Report every line below that has the string "shoulder" in it.

::: Recorded data :::

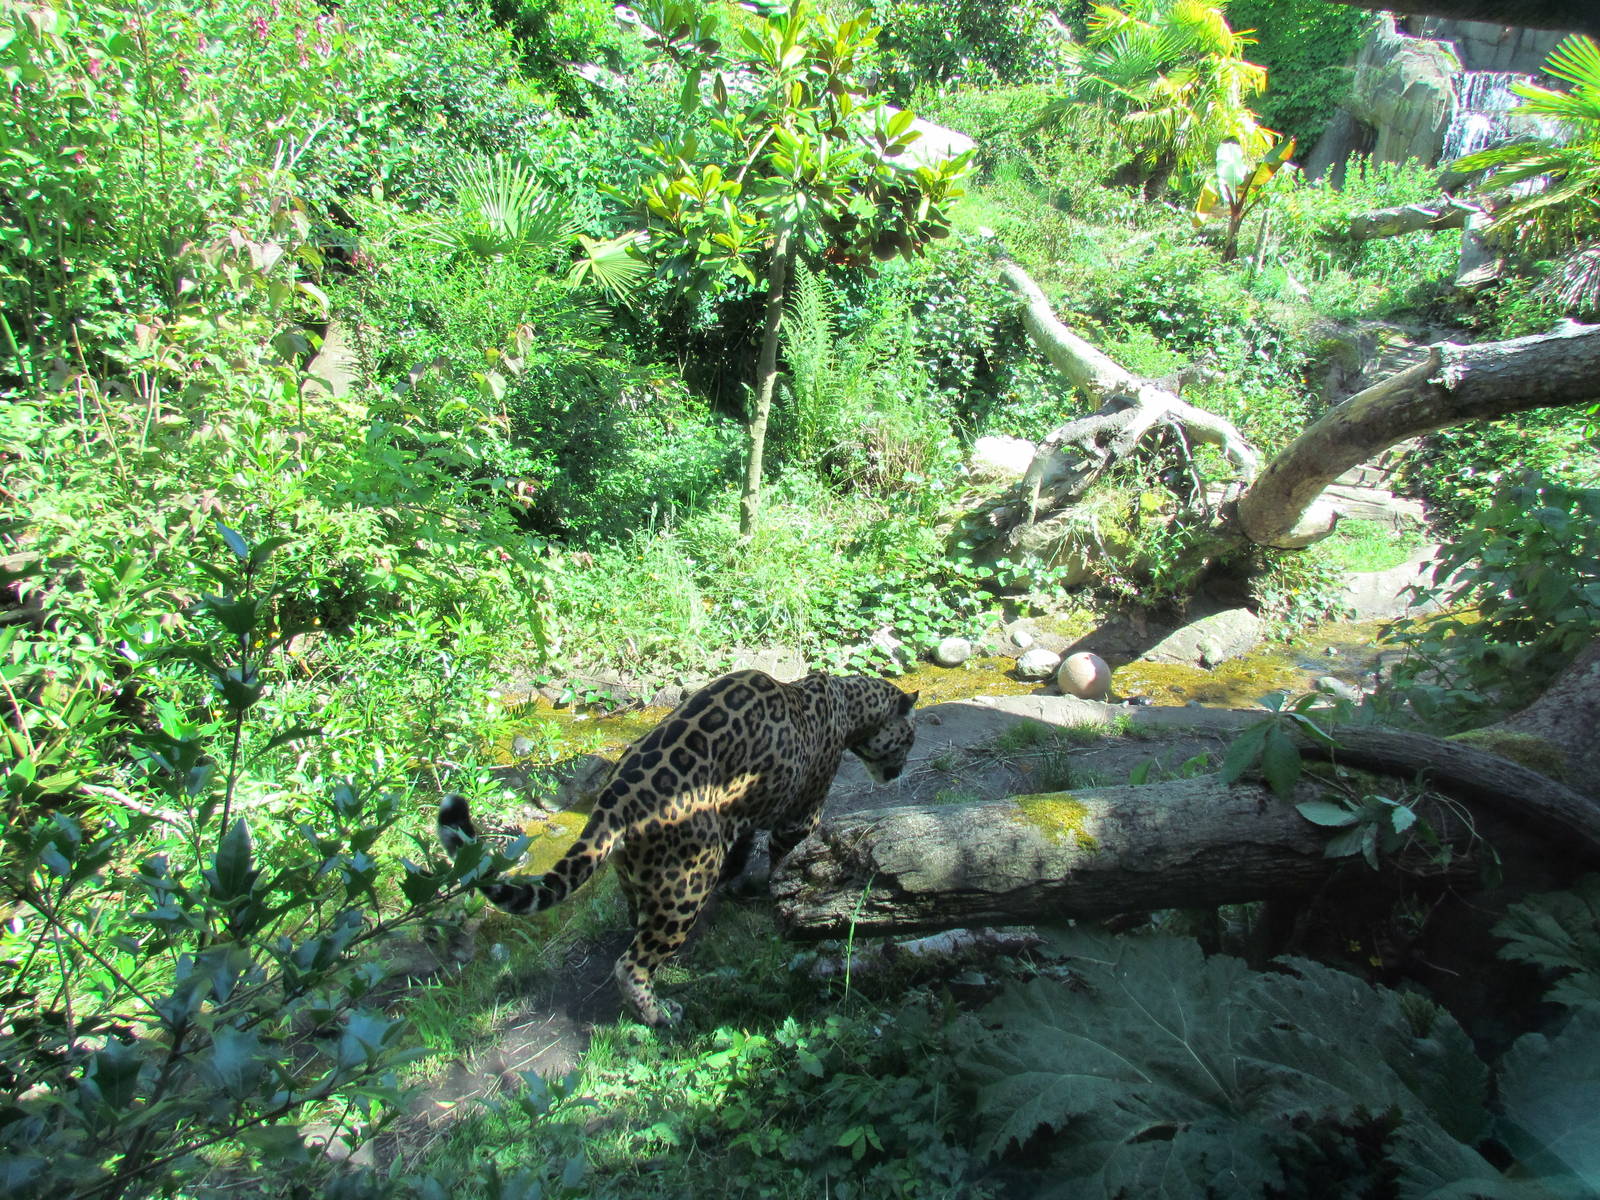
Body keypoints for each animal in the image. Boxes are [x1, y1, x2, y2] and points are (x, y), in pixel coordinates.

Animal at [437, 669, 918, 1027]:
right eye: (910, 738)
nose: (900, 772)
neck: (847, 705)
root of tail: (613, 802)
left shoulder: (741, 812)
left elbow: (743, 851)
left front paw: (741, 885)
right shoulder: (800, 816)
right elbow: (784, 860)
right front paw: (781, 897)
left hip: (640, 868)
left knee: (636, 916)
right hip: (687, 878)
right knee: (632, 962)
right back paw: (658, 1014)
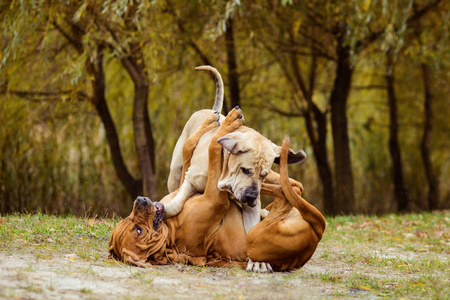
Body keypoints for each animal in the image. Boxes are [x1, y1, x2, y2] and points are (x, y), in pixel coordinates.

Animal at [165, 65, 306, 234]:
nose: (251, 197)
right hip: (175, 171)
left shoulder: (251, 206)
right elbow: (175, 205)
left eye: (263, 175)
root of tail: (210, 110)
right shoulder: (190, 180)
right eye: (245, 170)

:::

Answer box =>
left shoulder: (741, 812)
right shoulder: (800, 816)
left shoulder: (251, 206)
right shoulder: (190, 180)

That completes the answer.